[Extracted records]
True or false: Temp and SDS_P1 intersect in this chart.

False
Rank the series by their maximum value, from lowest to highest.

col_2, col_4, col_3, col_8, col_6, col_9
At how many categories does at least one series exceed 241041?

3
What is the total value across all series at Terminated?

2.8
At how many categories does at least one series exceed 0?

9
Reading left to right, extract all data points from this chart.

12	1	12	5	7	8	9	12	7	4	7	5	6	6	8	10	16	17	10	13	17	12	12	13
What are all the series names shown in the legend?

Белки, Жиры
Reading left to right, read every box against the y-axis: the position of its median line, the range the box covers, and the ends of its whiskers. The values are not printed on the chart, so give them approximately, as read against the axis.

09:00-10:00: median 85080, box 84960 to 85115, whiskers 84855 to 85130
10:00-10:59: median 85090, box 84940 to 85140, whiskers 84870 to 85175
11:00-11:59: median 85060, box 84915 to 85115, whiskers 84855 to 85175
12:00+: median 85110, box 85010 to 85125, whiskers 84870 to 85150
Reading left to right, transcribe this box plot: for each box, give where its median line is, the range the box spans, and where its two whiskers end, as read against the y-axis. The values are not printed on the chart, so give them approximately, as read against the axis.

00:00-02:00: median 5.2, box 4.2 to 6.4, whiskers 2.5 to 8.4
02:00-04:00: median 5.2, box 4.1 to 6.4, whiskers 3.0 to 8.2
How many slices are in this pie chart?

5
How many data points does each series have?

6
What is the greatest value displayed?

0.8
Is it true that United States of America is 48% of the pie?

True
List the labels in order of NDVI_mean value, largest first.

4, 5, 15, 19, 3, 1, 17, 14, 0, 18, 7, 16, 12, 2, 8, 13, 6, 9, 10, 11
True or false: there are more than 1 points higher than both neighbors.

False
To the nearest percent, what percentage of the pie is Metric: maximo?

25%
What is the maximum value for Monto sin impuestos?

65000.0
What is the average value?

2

### [Exercise instructions]
Rewrite the data starting at the line that contains "00:00-02:00: median 5.2, box" and continuing through the end of the data, changing every "pie" to "donut" and leaving everything else the same.

### [Completed task]
00:00-02:00: median 5.2, box 4.2 to 6.4, whiskers 2.5 to 8.4
02:00-04:00: median 5.2, box 4.1 to 6.4, whiskers 3.0 to 8.2
How many slices are in this donut chart?

5
How many data points does each series have?

6
What is the greatest value displayed?

0.8
Is it true that United States of America is 48% of the donut?

True
List the labels in order of NDVI_mean value, largest first.

4, 5, 15, 19, 3, 1, 17, 14, 0, 18, 7, 16, 12, 2, 8, 13, 6, 9, 10, 11
True or false: there are more than 1 points higher than both neighbors.

False
To the nearest percent, what percentage of the donut is Metric: maximo?

25%
What is the maximum value for Monto sin impuestos?

65000.0
What is the average value?

2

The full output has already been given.